中国Moonshot AIは2026年1月27日、同社の最も強力なオープンソースモデルとなるKimi K2.5をリリースした。

Kimi K2.5はKimi K2をベースに、約15Tのビジュアルトークンとテキストトークンを混合した継続的な事前学習により構築されたネイティブマルチモーダルモデル。最高レベルのコーディングおよびビジョン機能をもつ。同社によると、コーディングやエージェントにおける各種ベンチマークでGPT-5.2、Claude Opus 4.5、Gemini 3 Pro、DeepSeek V3.2、Qwen3-VL-235B-A22Bといったハイエンドモデルに匹敵、あるいは上回る性能を発揮している。

コーディングでは、特にフロントエンド開発において優れた機能を発揮するという。またテキストだけでなく「視覚的なコーディング」にも対応、画像/動画からコード生成とビジュアルデバッグを行うことができる。たとえば、動画を読み込んでその通り遷移するWebサイトのコードを生成したり、迷路パズルを読み込んで最短経路を表示するコードを推論することが可能。

さらに、リサーチプレビューとして「Kimi K2.5 Agent Swarm」がリリースされている。これは並列エージェント強化学習(PARL)によって最大100個のサブエージェントからなるAgent Swarm(エージェント群)を形成,自律的に制御し、事前定義されたロールや手動で作成されたワークフローを必要とせず最大1,500ステップの協調ワークフローを並列実行するというもの。これにより単一エージェントの4.5倍の速度で動作するという。エージェント群にはオーケストレーターが用意され、専門化されたサブエージェント(AIリサーチャー、物理学リサーチャー、ファクトチェッカーなど)を動的に作成し、複雑なタスクを並列化可能なサブタスクに分解することで、効率的な分散実行を実現している。

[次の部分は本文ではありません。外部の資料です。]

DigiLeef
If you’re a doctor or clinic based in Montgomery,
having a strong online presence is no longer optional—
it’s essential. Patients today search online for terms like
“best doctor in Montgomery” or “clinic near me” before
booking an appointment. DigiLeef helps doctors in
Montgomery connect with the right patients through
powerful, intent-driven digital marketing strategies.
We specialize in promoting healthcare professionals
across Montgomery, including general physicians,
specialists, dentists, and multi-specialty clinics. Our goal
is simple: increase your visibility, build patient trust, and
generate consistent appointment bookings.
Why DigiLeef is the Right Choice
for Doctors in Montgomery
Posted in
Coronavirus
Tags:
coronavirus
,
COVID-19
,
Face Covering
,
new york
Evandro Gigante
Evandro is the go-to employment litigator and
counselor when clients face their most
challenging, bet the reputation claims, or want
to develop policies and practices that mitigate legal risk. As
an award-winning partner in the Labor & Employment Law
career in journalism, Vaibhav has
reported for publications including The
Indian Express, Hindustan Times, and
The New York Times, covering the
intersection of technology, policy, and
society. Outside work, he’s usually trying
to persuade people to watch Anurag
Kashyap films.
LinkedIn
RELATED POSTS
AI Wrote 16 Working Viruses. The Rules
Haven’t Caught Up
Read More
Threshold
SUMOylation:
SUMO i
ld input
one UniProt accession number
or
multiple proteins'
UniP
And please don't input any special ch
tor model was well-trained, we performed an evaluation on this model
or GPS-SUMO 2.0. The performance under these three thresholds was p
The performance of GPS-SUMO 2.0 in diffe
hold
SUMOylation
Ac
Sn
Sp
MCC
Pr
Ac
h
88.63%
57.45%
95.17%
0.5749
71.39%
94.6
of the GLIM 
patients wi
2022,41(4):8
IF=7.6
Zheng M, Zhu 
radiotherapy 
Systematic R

Kimi K2.5はkimi.comでチャットモードとエージェントモードを試すことができるほか、Kimi Codeでコーディングエージェントとして利用可能。またHugging Faceでも公開されている。Kimi K2.5 Agent Swarm(ベータ版)は、Kimi.com上で上位ティアの有料ユーザー向けに無料クレジットとともに公開されている。